While Democrat Katie Hobbs eked out a razor thin victory last year over Republican Kari Lake in Arizona’s gubernatorial race, the state House of Representatives remained in GOP hands.
Yet in what may be seen as an act of political payback, Republican lawmakers expelled one of their own this week.
According to Phoenix’s 12 News, now-former Republican Rep. Liz Harris was kicked out of the legislature on Wednesday by a vote of 46 to 13 for "disorderly behavior."
At issue was Harris’ decision to have Jacqueline Breger speak at the Capitol in February, something critics say damaged "the institutional integrity of the House." Twelve News political reporter Michael Doudna tweeted out footage showing Harris' departure.
Here is the full video of Liz Harris leaving the state house after her fellow members voted to expel her. pic.twitter.com/GhRi4jzzMb
— Michael Doudna (@MichaelDoudna) April 12, 2023
Breger gave a presentation in which she insisted that various Republican and Democratic figures are laundering money in Arizona on behalf of Mexico’s notorious Sinaloa Drug Cartel.
She went on to assert that the Church of Jesus Christ of Latter-Day Saints has been "integral to the laundering activities."
Breger alleged that these money laundering activities were being carried out via a series of fraudulent mortgage applications. Breger also denies that the 2022 election results were legitimate, a position with which Harris agrees.
For her part, Harris issued a statement on Instagram shortly this past November in which she pledged not to vote on any bills until the 2022 election is redone.
"I will now be withholding my vote on any bills in this session without this new election in protest to what is clearly a potentially fraudulent election," she posted on November 17.
However, 12 News pointed out that the freshman lawmaker nevertheless cast 100 votes prior to her expulsion this week.
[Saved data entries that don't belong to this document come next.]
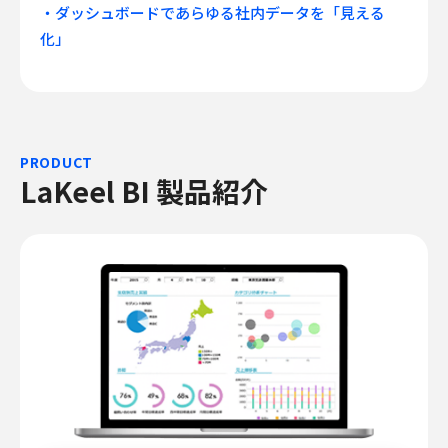
・ダッシュボードであらゆる社内データを「見える
化」
PRODUCT
LaKeel BI 製品紹介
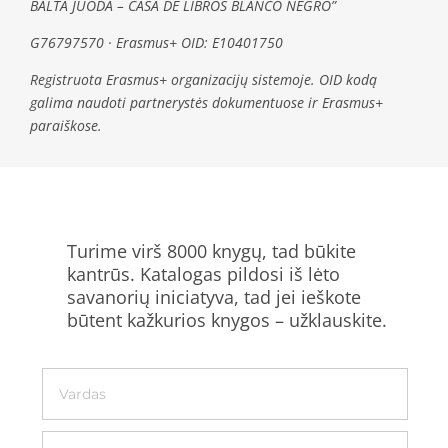
BALTA JUODA – CASA DE LIBROS BLANCO NEGRO”
G76797570 · Erasmus+ OID: E10401750
Registruota Erasmus+ organizacijų sistemoje. OID kodą
galima naudoti partnerystės dokumentuose ir Erasmus+
paraiškose.
Turime virš 8000 knygų, tad būkite
kantrūs. Katalogas pildosi iš lėto
savanorių iniciatyva, tad jei ieškote
būtent kažkurios knygos – užklauskite.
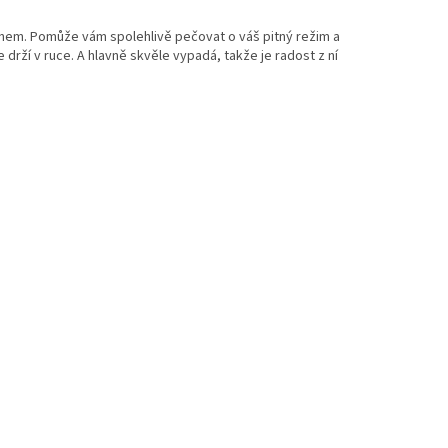
gnem. Pomůže vám spolehlivě pečovat o váš pitný režim a
drží v ruce. A hlavně skvěle vypadá, takže je radost z ní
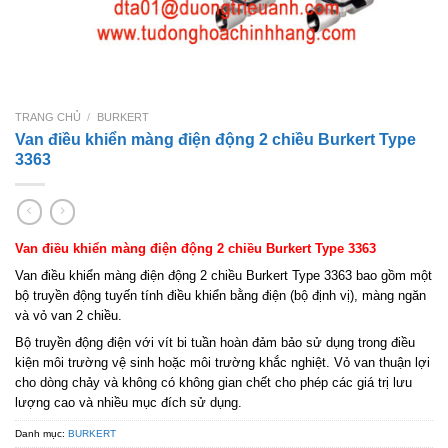
TRANG CHỦ
/
BURKERT
Van điều khiển màng điện động 2 chiều Burkert Type
3363
Van điều khiển màng điện động 2 chiều Burkert Type 3363
Van điều khiển màng điện động 2 chiều Burkert Type 3363 bao gồm một
bộ truyền động tuyến tính điều khiển bằng điện (bộ định vị), màng ngăn
và vỏ van 2 chiều.
Bộ truyền động điện với vít bi tuần hoàn đảm bảo sử dụng trong điều
kiện môi trường vệ sinh hoặc môi trường khắc nghiệt. Vỏ van thuận lợi
cho dòng chảy và không có không gian chết cho phép các giá trị lưu
lượng cao và nhiều mục đích sử dụng.
Danh mục:
BURKERT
Twelve News noted that House Speaker Ben Toma and Senate President Warren Petersen each voiced condemnation of Breger's remarks, with both lashing out at Harris.
“What should have been a joint hearing to examine commonsense election reforms devolved into disgraceful fringe theater," Toma was quoted as saying in a statement released on Monday.
"I’m not alone in believing that it was irresponsible and bad judgment for Ms. Harris to invite a person to present unsubstantiated and defamatory allegations in a legislative forum," he went on to add.